===== Records shown =====

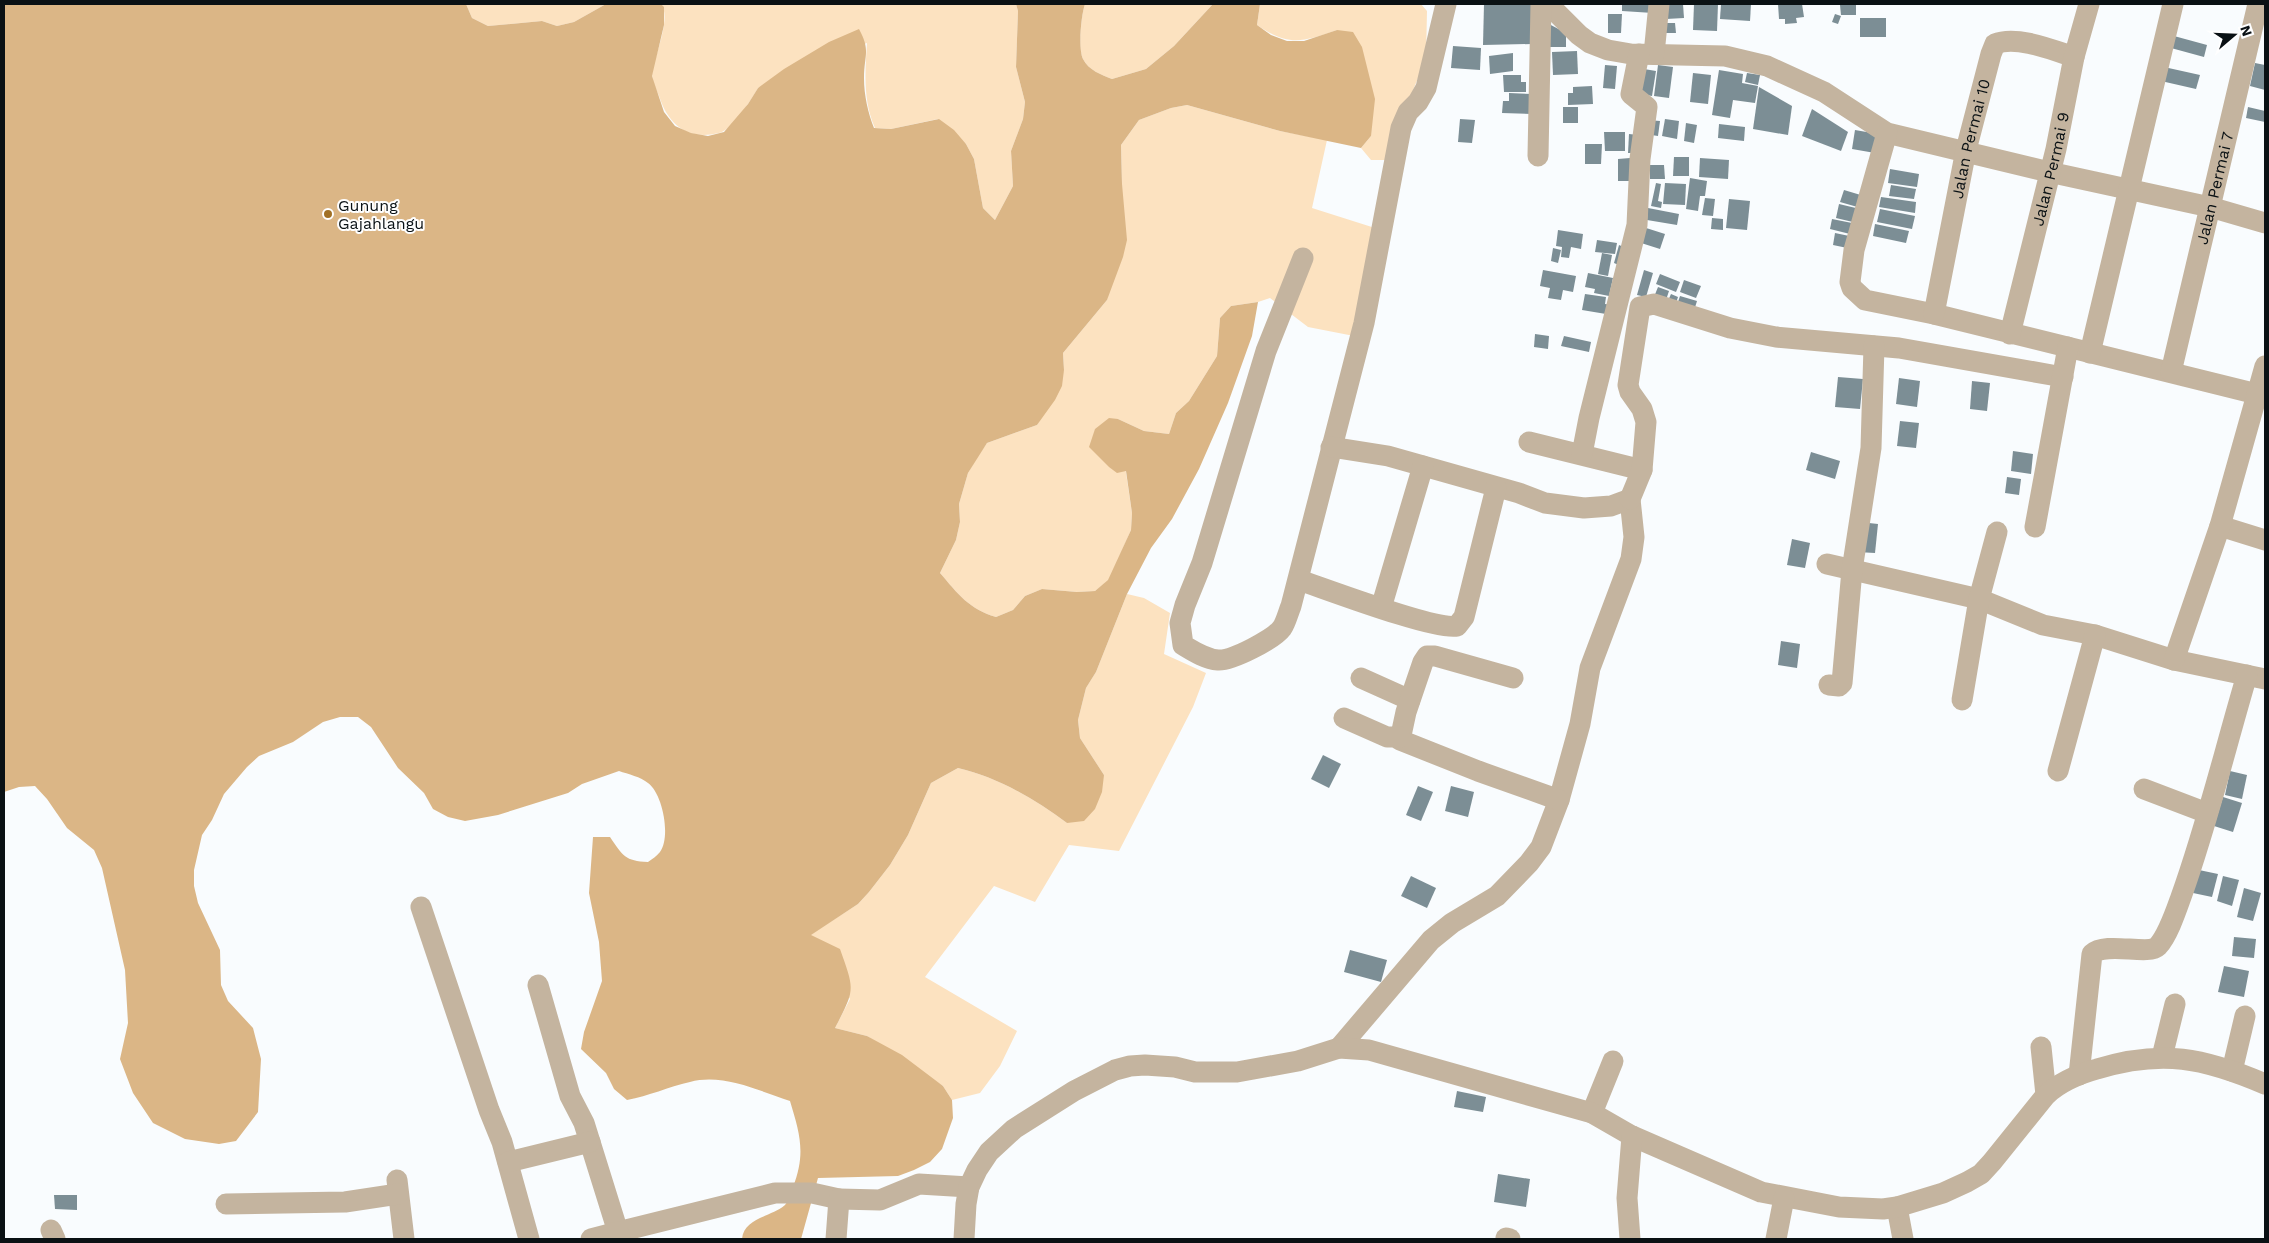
<svg xmlns="http://www.w3.org/2000/svg" width="2269" height="1243" font-family="'Work Sans',sans-serif">
	<style>
		.green { fill: #fce2c0 }
		.forest { fill: #dbb686 }
		.building { fill: #7c8e95 }
		.lines { fill: none; stroke-linecap: round; stroke-linejoin: round }
		.minor { stroke: #c4b49f; stroke-width: 21 }
		.poi-dot { fill: #a17025; stroke: #fff; stroke-width: 2 }
		.labels { text-anchor: middle; dominant-baseline: central; stroke-width: 4; stroke-linejoin: round; paint-order: stroke }
		.street-label { font-size: 16px; fill: #0a1114; stroke: #fff }
		.poi-label { font-size: 16px; fill: #0a1114; stroke: #fff; text-anchor: start }
	</style>
	<rect width="100%" height="100%" fill="#f9fcfe"/>
	<g class="green">
		<path d="M466,4H606L574,22L557,26L542,21L488,26L472,18Z"/>
		<path d="M661,4H1016L1018,11L1016,67L1025,102L1023,119L1011,151L1013,186L995,220L983,208L974,159L966,144L938,119L891,129L875,128C863,101 865,73 867,43L758,88C751,100 732,130 719,133C687,141 668,124 659,96C656,89 652,81 652,74C654,57 672,17 661,4Z"/>
		<path d="M1085,4H1213L1174,46L1146,69L1112,79C1102,75 1088,70 1083,59C1078,49 1081,15 1085,4Z"/>
		<path d="M1260,4H1421L1427,11L1426,59L1411,95L1389,160H1371L1361,148L1371,136L1337,30C1302,42 1289,47 1257,25Z"/>
		<path d="M1187,105L1280,131L1327,140L1312,208L1375,228L1354,336L1308,327L1270,298L1258,302L1231,306L1220,318L1217,356L1189,401L1176,413L1169,434L1144,431L1118,419L1132,513L1131,530L1109,580L1095,591L1077,592L1042,589L1025,596L1013,610L996,617C969,609 958,594 940,573L956,540L960,522L959,504L968,473L977,457L987,443L1037,425L1064,370L1063,353L1107,300L1122,184L1121,145L1139,120L1171,108Z"/>
		<path d="M1127,594L1144,598L1170,613L1164,654L1206,673L1193,707L1119,851L1069,845L1035,902L994,886L925,977L1017,1031L1000,1066L980,1093L952,1100L943,1086L867,1036L835,1028L850,999L810,935L858,904L869,892L890,865L908,835L931,783L958,768C997,777 1035,799 1067,823L1104,775L1080,738L1078,720L1086,688L1096,672Z"/>
	</g>
	<path class="forest" d="M4,4H466L472,18L488,26L542,21L557,26L574,22L606,4H661L664,7V25L652,76L664,112L675,126L691,133L708,136L724,132L748,104L758,88L784,69L829,42L859,29C871,51 864,55 864,78C864,95 868,113 874,128L891,129L939,119L954,130L966,144L974,159L983,208L995,220L1013,186L1011,151L1023,119L1025,102L1016,67L1018,11L1016,4H1085C1081,15 1078,49 1083,59C1088,70 1102,75 1112,79L1146,69L1174,46L1213,4H1260L1257,25L1271,35L1287,41H1304L1337,30L1353,32L1362,47L1375,99L1371,136L1361,148L1280,131L1187,105L1171,108L1139,120L1121,145L1122,184L1127,240L1123,257L1107,300L1063,353L1064,370L1062,386L1055,400L1037,425L987,443L968,473L959,504L960,522L956,540L940,573C958,594 969,609 996,617L1013,610L1025,596L1042,589L1077,592L1095,591L1108,580L1131,530L1132,513L1126,471L1117,473L1109,467L1089,447L1095,429L1109,418L1118,419L1144,431L1169,434L1176,413L1189,401L1217,356L1220,318L1231,306L1258,302L1252,336L1228,403L1199,469L1172,519L1151,548L1127,594L1096,672L1086,688L1078,720L1080,738L1104,775L1102,792L1095,809L1084,821L1067,823C1035,799 997,777 958,768L931,783L908,835L890,865L869,892L858,904L811,935L840,949C855,991 855,989 835,1028L867,1036L902,1055L943,1086L952,1100L953,1118L942,1149L930,1162L914,1170L898,1176L818,1178L801,1239H742C744,1218 771,1217 785,1205C789,1201 790,1192 793,1187C806,1154 800,1134 790,1101C759,1091 723,1073 690,1082C668,1087 649,1096 627,1100L614,1089L606,1073L581,1049L584,1032L602,981L599,942L589,893L593,837H610C623,856 625,861 648,862C652,859 657,856 660,852C671,837 663,794 648,783C641,777 628,774 619,771L582,784L568,793L498,815L465,821L448,817L433,809L424,793L398,768L371,727L358,717H340L323,722L293,742L259,756L247,767L224,794L212,820L202,835L194,870V886L198,903L220,950L221,985L228,1001L253,1028L261,1059L258,1112L236,1141L219,1144L185,1139L153,1123L133,1093L120,1059L128,1023L125,970L102,868L94,850L67,828L47,799L35,786L19,787L4,792Z"/>
	<g class="building">
		<path d="M1484,4H1538L1532,44L1483,45Z"/>
		<path d="M1622,4H1654L1653,13L1622,11Z"/>
		<path d="M1665,4H1683L1684,18L1666,19Z"/>
		<path d="M1694,4H1718L1717,31L1693,30Z"/>
		<path d="M1721,4H1751L1750,21L1720,19Z"/>
		<path d="M1778,4H1802L1804,17L1796,18L1797,23L1785,24V19H1779Z"/>
		<path d="M1840,5H1856V15H1841Z"/>
		<path d="M1608,14H1622L1621,33H1608Z"/>
		<path d="M1835,14L1841,16L1838,24L1832,22Z"/>
		<rect x="1860" y="18" width="26" height="19"/>
		<path d="M1663,23H1675L1676,33H1663Z"/>
		<path d="M1549,24L1566,33V47H1550Z"/>
		<path d="M2174,36L2207,45L2204,57L2171,48Z"/>
		<path d="M1453,46L1481,48L1480,70L1451,68Z"/>
		<path d="M1577,51L1578,74L1553,75L1552,52Z"/>
		<path d="M1513,53V71L1490,74L1489,56Z"/>
		<path d="M2255,63L2265,65V90L2250,86Z"/>
		<path d="M1605,65L1617,66L1615,89L1603,88Z"/>
		<path d="M1658,65L1673,67L1669,98L1654,96Z"/>
		<path d="M2164,67L2200,75L2196,89L2161,81Z"/>
		<path d="M1638,68L1656,71L1652,96L1634,93Z"/>
		<path d="M1719,70L1743,74L1742,83L1758,86L1755,103L1733,100L1730,118L1712,115Z"/>
		<path d="M1693,73L1711,75L1708,104L1690,102Z"/>
		<path d="M1747,73L1760,75L1758,85L1745,82Z"/>
		<path d="M1503,75H1521V82H1526V92H1504Z"/>
		<path d="M1592,86L1593,104L1568,105V93H1573V87Z"/>
		<path d="M1759,87L1792,106L1788,135L1753,129Z"/>
		<path d="M1509,93L1532,94V114L1502,113L1503,101H1509Z"/>
		<rect x="1563" y="107" width="15" height="16"/>
		<path d="M2248,107L2265,111V122L2246,118Z"/>
		<path d="M1812,109L1848,132L1841,151L1802,136Z"/>
		<path d="M1460,119L1475,120L1472,143L1458,142Z"/>
		<path d="M1665,119L1679,121L1677,139L1662,136Z"/>
		<path d="M1647,120L1660,121L1658,136L1645,134Z"/>
		<path d="M1686,123L1697,125L1694,143L1684,141Z"/>
		<path d="M1719,124L1745,127L1744,141L1718,138Z"/>
		<path d="M1855,130L1878,134L1875,153L1852,149Z"/>
		<path d="M1604,132H1625V151H1605Z"/>
		<path d="M1629,134L1638,135L1637,153H1628Z"/>
		<path d="M1585,144H1602L1601,164H1585Z"/>
		<path d="M1674,157H1689V176H1673Z"/>
		<path d="M1630,158V181H1618V159Z"/>
		<path d="M1700,158L1729,160L1728,179L1699,177Z"/>
		<path d="M1650,165H1664L1665,179H1650Z"/>
		<path d="M1890,169L1919,174L1917,187L1888,183Z"/>
		<path d="M1690,178L1707,181L1705,196H1700L1698,211L1686,209Z"/>
		<path d="M1656,183L1661,184L1658,201L1662,202L1661,208L1651,206Z"/>
		<path d="M1665,183L1686,184L1685,205L1663,204Z"/>
		<path d="M1891,185L1916,189L1914,199L1889,196Z"/>
		<path d="M1844,190L1864,196L1861,208L1840,202Z"/>
		<path d="M1881,197L1916,202L1915,213L1879,207Z"/>
		<path d="M1705,198L1715,199L1713,216L1702,215Z"/>
		<path d="M1729,199L1750,201L1747,230L1726,228Z"/>
		<path d="M1839,204L1860,209L1857,223L1836,218Z"/>
		<path d="M1648,208L1679,214L1677,225L1647,220Z"/>
		<path d="M1880,209L1915,216L1912,229L1877,222Z"/>
		<path d="M1712,218L1723,219V230L1711,229Z"/>
		<path d="M1832,219L1857,224L1854,235L1830,229Z"/>
		<path d="M1875,224L1909,231L1906,243L1873,236Z"/>
		<path d="M1643,227L1665,234L1660,249L1638,242Z"/>
		<path d="M1558,230L1583,234L1581,249L1571,247L1569,258L1561,257L1562,247L1556,246Z"/>
		<path d="M1835,233L1854,237L1852,249L1833,245Z"/>
		<path d="M1597,240L1617,243L1615,254L1595,252Z"/>
		<path d="M1619,245L1628,249L1621,266L1614,263Z"/>
		<path d="M1553,248L1561,250L1558,263L1551,261Z"/>
		<path d="M1602,253L1612,255L1608,276L1598,274Z"/>
		<path d="M1543,270L1576,276L1573,292L1563,290L1561,300L1548,298L1550,288L1540,286Z"/>
		<path d="M1644,270L1653,273L1646,297L1637,295Z"/>
		<path d="M1588,273L1613,278L1609,296L1594,293L1595,289L1585,287Z"/>
		<path d="M1660,274L1680,282L1676,292L1656,284Z"/>
		<path d="M1684,280L1701,286L1696,298L1680,292Z"/>
		<path d="M1658,287L1669,291L1664,306L1652,302Z"/>
		<path d="M1585,294L1606,297L1605,304L1613,305L1612,315L1582,310Z"/>
		<path d="M1671,294L1678,297L1675,306L1667,303Z"/>
		<path d="M1680,296L1697,301L1693,314L1676,308Z"/>
		<path d="M1535,334L1549,336L1548,349L1534,347Z"/>
		<path d="M1564,336L1591,342L1589,352L1561,346Z"/>
		<path d="M1838,377L1863,379L1860,409L1835,407Z"/>
		<path d="M1899,378L1920,381L1917,407L1896,404Z"/>
		<path d="M1972,381L1990,383L1987,411L1970,409Z"/>
		<path d="M1900,421L1919,423L1916,448L1897,446Z"/>
		<path d="M2013,451L2033,454L2031,474L2011,471Z"/>
		<path d="M1811,452L1840,461L1835,479L1806,470Z"/>
		<path d="M2007,477L2021,479L2019,495L2005,493Z"/>
		<path d="M1860,522L1878,524L1875,553L1857,552Z"/>
		<path d="M1792,539L1810,543L1805,568L1787,565Z"/>
		<path d="M1781,641L1800,644L1797,668L1778,665Z"/>
		<path d="M1323,755L1341,764L1329,788L1311,779Z"/>
		<path d="M2230,771L2247,775L2242,799L2225,795Z"/>
		<path d="M1418,786L1433,792L1421,821L1406,815Z"/>
		<path d="M1451,786L1474,792L1468,817L1445,811Z"/>
		<path d="M2223,797L2242,803L2233,832L2214,826Z"/>
		<path d="M2199,870L2218,874L2212,897L2193,893Z"/>
		<path d="M1411,876L1436,888L1427,908L1401,896Z"/>
		<path d="M2223,876L2239,880L2232,906L2217,901Z"/>
		<path d="M2244,888L2261,893L2253,921L2237,917Z"/>
		<path d="M2234,937L2256,939L2254,958L2232,956Z"/>
		<path d="M1350,950L1387,960L1381,982L1344,972Z"/>
		<path d="M2224,966L2249,971L2244,997L2218,992Z"/>
		<path d="M1457,1091L1486,1097L1483,1112L1454,1107Z"/>
		<path d="M1498,1174L1530,1179L1526,1207L1494,1202Z"/>
		<path d="M54,1195H77V1210L55,1209Z"/>
	</g>
	<g class="lines">
		<g class="minor">
			<path d="M1548,4L1579,35L1590,43L1608,50L1631,54L1725,56L1767,66L1824,92L1887,133L2049,172L2210,207L2265,223"/>
			<path d="M1654,54L1659,4"/>
			<path d="M1887,133L1854,250L1850,282L1852,288L1865,300L1934,314L2265,396"/>
			<path d="M1538,156L1541,4"/>
			<path d="M1303,258L1266,351L1202,563L1185,605L1180,623L1183,645C1193,651 1205,659 1218,660C1232,661 1274,639 1282,628C1286,622 1288,613 1291,606L1364,323L1401,128L1408,112L1418,102L1426,88L1446,4"/>
			<path id="s1" d="M1934,314L1966,150L1991,54L1995,44C2016,35 2053,50 2074,57"/>
			<path id="s2" d="M2010,334L2056,149L2074,57L2089,4"/>
			<path d="M2090,353L2173,4"/>
			<path id="s3" d="M2171,372L2258,4"/>
			<path d="M1529,442L1642,470"/>
			<path d="M1331,447L1388,456L1519,493L1545,503L1584,508L1611,506L1630,499L1634,537L1631,559L1590,668L1580,724L1559,800L1541,847L1529,863L1497,896L1452,923L1431,940L1339,1048"/>
			<path d="M1582,454L1589,418L1637,225L1640,159L1647,107L1631,94L1639,54"/>
			<path d="M1630,499L1642,470L1646,422L1642,409L1630,392L1628,385L1640,307L1654,304L1730,328L1776,337L1899,348L2063,377"/>
			<path d="M2220,526L2265,540"/>
			<path d="M2035,527L2068,347"/>
			<path d="M1827,564L1979,599L2043,625L2095,635L2174,660L2265,679"/>
			<path d="M1299,580C1326,589 1436,631 1457,626L1464,617L1496,488"/>
			<path d="M1381,608L1423,466"/>
			<path d="M2174,660L2220,526L2265,366"/>
			<path d="M1361,678L1410,700"/>
			<path d="M1513,678L1435,656H1427L1423,662L1406,712L1400,740L1478,771L1559,800"/>
			<path d="M1829,685L1839,686L1842,683L1852,570L1871,448L1874,346"/>
			<path d="M1962,700L1979,599L1997,532"/>
			<path d="M1344,718L1387,737H1400"/>
			<path d="M2058,771L2095,635"/>
			<path d="M2144,789L2207,813"/>
			<path d="M421,907L489,1110L502,1142L529,1239"/>
			<path d="M538,985L570,1096L584,1123L618,1232L775,1193H812L839,1199"/>
			<path d="M2041,1047L2046,1095"/>
			<path d="M2162,1057L2175,1004"/>
			<path d="M2232,1071L2245,1016"/>
			<path d="M2079,1075L2092,954C2106,941 2148,956 2158,946C2168,935 2176,911 2181,897C2207,825 2225,749 2247,675"/>
			<path d="M1592,1113L1613,1061"/>
			<path d="M508,1162L590,1142"/>
			<path d="M397,1180L404,1239"/>
			<path d="M226,1204L345,1202L398,1194"/>
			<path d="M1897,1207L1903,1239"/>
			<path d="M51,1230L55,1239"/>
			<path d="M1506,1238L1510,1239"/>
			<path d="M591,1239L618,1232L620,1239"/>
			<path d="M836,1239L839,1199L880,1200L919,1184L969,1187"/>
			<path d="M964,1239L966,1204L969,1187L977,1170L989,1152L1014,1129L1074,1091L1115,1070L1130,1066L1145,1065L1175,1067L1195,1072H1237L1298,1061L1339,1048L1369,1050L1592,1113L1632,1136L1761,1192L1839,1207L1883,1209L1897,1207L1943,1193L1967,1182L1981,1174L1992,1162L2046,1095C2061,1081 2079,1074 2097,1069C2162,1049 2204,1058 2265,1084"/>
			<path d="M1630,1239L1627,1198L1632,1136"/>
			<path d="M1776,1239L1784,1198"/>
		</g>
	</g>
	<circle class="poi-dot" cx="328" cy="214" r="5"/>
	<g class="labels">
		<g class="street-label">
			<text stroke="none"><textPath href="#s1" startOffset="179">Jalan Permai 10</textPath></text>
			<text stroke="none"><textPath href="#s2" startOffset="170">Jalan Permai 9</textPath></text>
			<text stroke="none"><textPath href="#s3" startOffset="189">Jalan Permai 7</textPath></text>
		</g>
		<g class="poi-label">
			<text x="338" y="205">Gunung<tspan x="338" dy="18">Gajahlangu</tspan></text>
		</g>
	</g>
	<rect width="2269" height="1243" fill="none" stroke="#0a1114" stroke-width="10"/>
	<g transform="translate(2234 35) rotate(71)" stroke="#ffffff" stroke-width="4" paint-order="stroke">
	<path d="M0-4L9 19L0 12L-9 19Z" fill="#0a1114"/>
	<text y="-8" font-size="14" font-weight="bold" text-anchor="middle" fill="#0a1114">N</text>
	</g>
</svg>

=====

### Assignment
Look over the listing above. Pick out and copy every line that includes "textPath".

### Task answer
			<text stroke="none"><textPath href="#s1" startOffset="179">Jalan Permai 10</textPath></text>
			<text stroke="none"><textPath href="#s2" startOffset="170">Jalan Permai 9</textPath></text>
			<text stroke="none"><textPath href="#s3" startOffset="189">Jalan Permai 7</textPath></text>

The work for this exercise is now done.